A modeling tool for quantification of chloride binding and for prediction of pore solution chemistry in concrete has been developed at the Danish Technological Institute (DTI), which allows a ranking of different cement-based binders in terms of the ability to ensure a low [Cl-]/[OH-] ratio in the pore solution, a parameter generally known to be very important for the initiation of reinforcement corrosion in concrete.

The prediction tool is based on an existing model, which was originally developed in a PhD project at the Technical University of Denmark [1]. However, the work carried out at DTI has resulted in a significant expansion of the model, which can now be applied to a much wider range of binder compositions, e.g. binders with a high content of fly ash and/or microsilica.

The developed modeling tool has been validated by a series of laboratory experiments, which demonstrated the capability of the model to quantify the binding of chloride in concrete. Furthermore, the inherent ability of the tool to predict the phase assemblage in hydrated cementitious systems has been confirmed by comparison with data from microscopic investigations of concrete samples collected from a series of old Danish coast bridges (i.e. samples collected from concrete structures after long-term exposure to seawater).

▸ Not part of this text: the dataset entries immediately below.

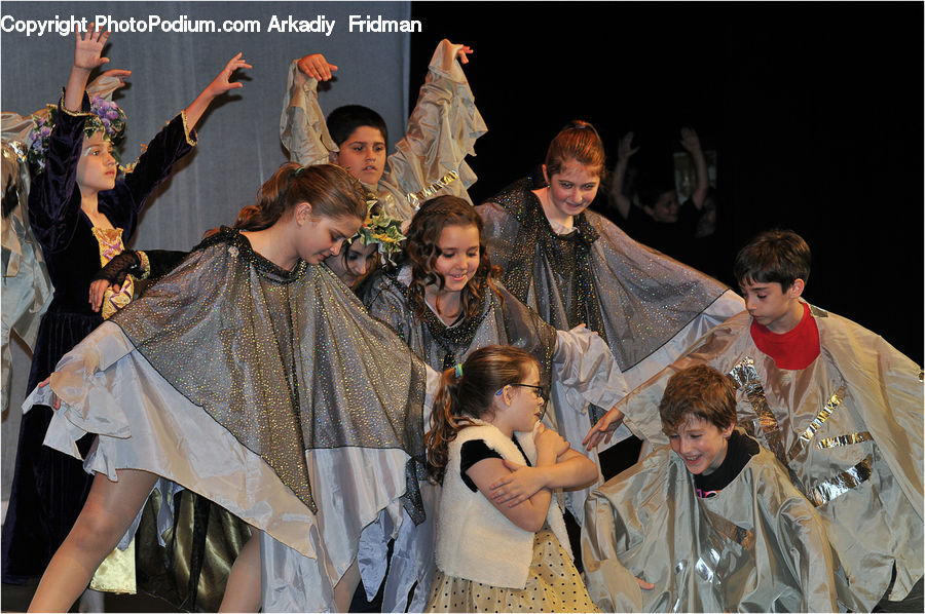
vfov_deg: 10.7
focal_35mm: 128
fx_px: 3272
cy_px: 307
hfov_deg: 16.1
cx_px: 462
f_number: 5.6
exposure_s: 1/60
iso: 400
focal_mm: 85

It is well-known that when chloride ions ingress into concrete (Fig. 1) part of the penetrating ions becomes fixed to the cement paste hydrates. This phenomenon is commonly referred to as chloride binding and is important in connection with chloride-induced reinforcement corrosion, since the binding of chlorides reduces the amount of free chlorides available in the pore solution for initiation of reinforcement corrosion.

Exposure solution - Concrete

Fig. 1: Schematic illustration of the ingress of chloride ions from an exposure solution (e.g. seawater) into a reinforced concrete structure.


[1] Nielsen, E.P. The durability of white Portland cement to chemical attack. PhD thesis R-084, DTU·BYG, 2004.